Previous research on comets has shown has found complex organic molecules rich in carbon, hydrogen, oxygen and nitrogen, according to the ESA, which are the building blocks of nucleic acids and amino acids, "the essential ingredients for life as we know it."

Philae has already captured its first images from the surface of the comet, which will become available within hours. Even before Wednesday's landing, however, the Rosetta mission began documenting the comet from close up.

11-12-14 Rosetta 1
Rosetta mission poster showing the deployment of the Philae lander to comet 67P/Churyumov–Gerasimenko. The image of the comet was taken with the navigation camera on Rosetta. ESA/Rosetta/NavCam
11-12-14 Rosetta 3
Rosetta’s OSIRIS narrow-angle camera captured this parting shot of the Philae lander after separation. ESA/Rosetta/MPS for OSIRIS Team MPS/UPD/LAM/IAA/SSO/INTA/UPM/DASP/IDA
11-12-14 Rosetta 4
Rosetta’s lander Philae took this parting shot of its mothership shortly after separation. ESA/Rosetta/Philae/CIVA
11-12-14 Rosetta 2
The image shows comet 67P/CG acquired by the ROLIS instrument on the Philae lander during descent on Nov 12, 2014 14:38:41 UT from a distance of approximately 3 km from the surface. The landing site is imaged with a resolution of about 3m per pixel. ESA/Rosetta/Philae/ROLIS/DLR

The landing captured the attention of viewers far and wide, some of whom took to Twitter to share their reactions.

Congrats to the Mission Planners, Mission Control & all those involved at ESA for the successful Rosetta Mission landing! #CometLanding"
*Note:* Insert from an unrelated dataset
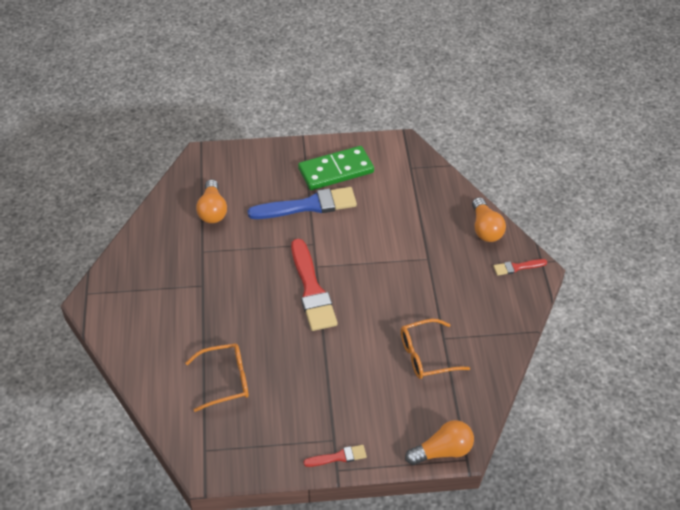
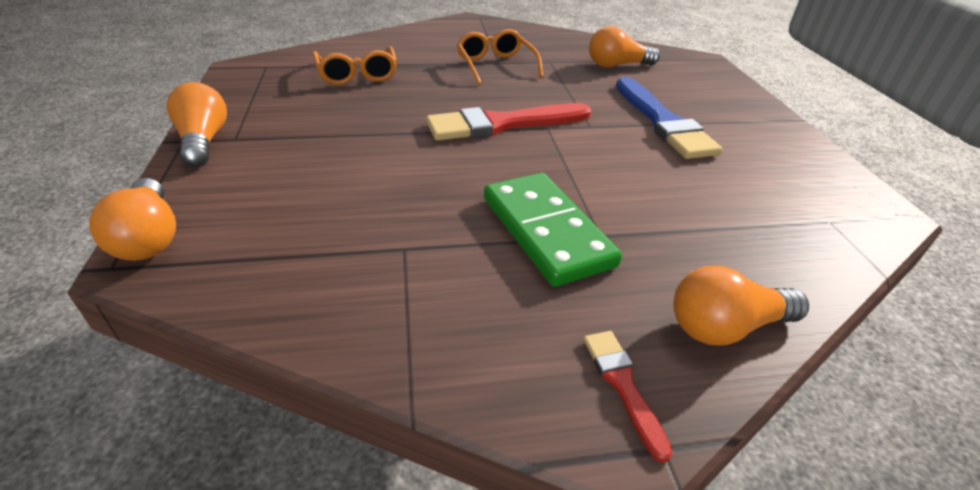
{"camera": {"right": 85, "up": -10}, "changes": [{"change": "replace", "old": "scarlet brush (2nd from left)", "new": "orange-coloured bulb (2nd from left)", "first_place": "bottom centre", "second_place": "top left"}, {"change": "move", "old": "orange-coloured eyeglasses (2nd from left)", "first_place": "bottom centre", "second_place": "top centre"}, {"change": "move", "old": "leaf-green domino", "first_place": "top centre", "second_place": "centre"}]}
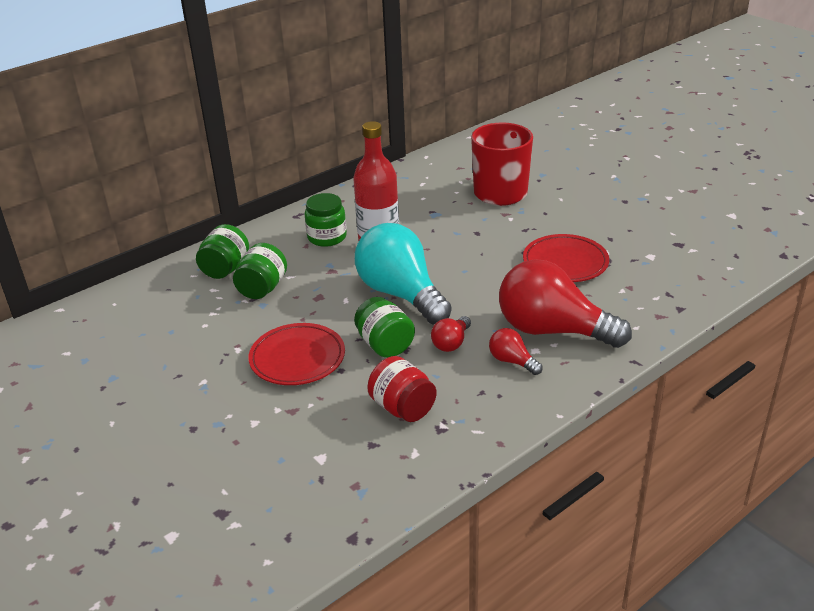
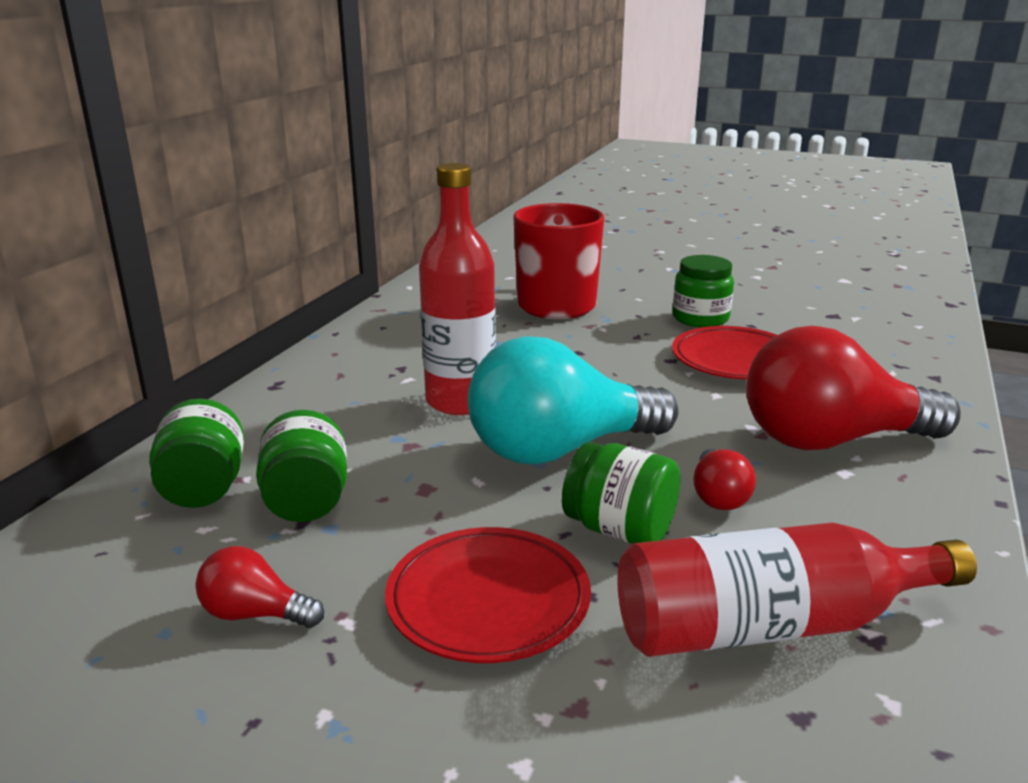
{"camera": {"right": -30, "up": -10}, "changes": [{"change": "move", "old": "scarlet bulb (2nd from left in the first image)", "new": "scarlet bulb (1st from left)", "first_place": "centre", "second_place": "bottom left"}, {"change": "rotate", "old": "aqua bulb", "first_place": "centre", "second_place": "centre", "degrees": -45}, {"change": "replace", "old": "scarlet jam jar", "new": "scarlet flask (2nd from left)", "first_place": "centre", "second_place": "bottom right"}, {"change": "move", "old": "leaf-green jam jar (3rd from left in the first image)", "new": "leaf-green jam jar (4th from left)", "first_place": "centre", "second_place": "middle right"}]}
— Dr. Buzz Aldrin (@TheRealBuzz) November 12, 2014

It's impressive that they were able to accomplish such a great task when transmissions are limited to the speed of light! #CometLanding

— Dr. Buzz Aldrin (@TheRealBuzz) November 12, 2014

Congrats on your success today, @Philae2014 @ESA_Rosetta @NASA! Proof that #STEM can help anyone reach for the stars! #CometLanding

— U.S. Department of Education (@usedgov) November 12, 2014

On behalf of NASA, @SciAstro sends our congrats to @ESA on their #CometLanding achievement:

— NASA (@NASA) November 12, 2014

Space will never cease to amaze us. #CometLanding

— JFK Library (@JFKLibrary) November 12, 2014

This gets my scifi heart all a-flutter #trekkie4life RT @Philae2014: Touchdown! My new address: 67P! #CometLanding

— Cory Booker (@CoryBooker) November 12, 2014

Also woke up in a world where we've landed a space craft on a comet after traveling 6.4 BILLION KILOMETERS! It used HARPOONS! #CometLanding

— Hank Green (@hankgreen) November 12, 2014

It's difficult to overstate this achievement: #cometlanding

— Slate (@Slate) November 12, 2014

"Decades of preparation have paved the way for today's success, ensuring that Rosetta continues to be a game-changer in cometary science and space exploration," Alvaro Giménez, director of science and robotic exploration for ESA, is quoted as saying on the agency's website. "After more than 10 years traveling through space, we're now making the best ever scientific analysis of one of the oldest remnants of our solar system."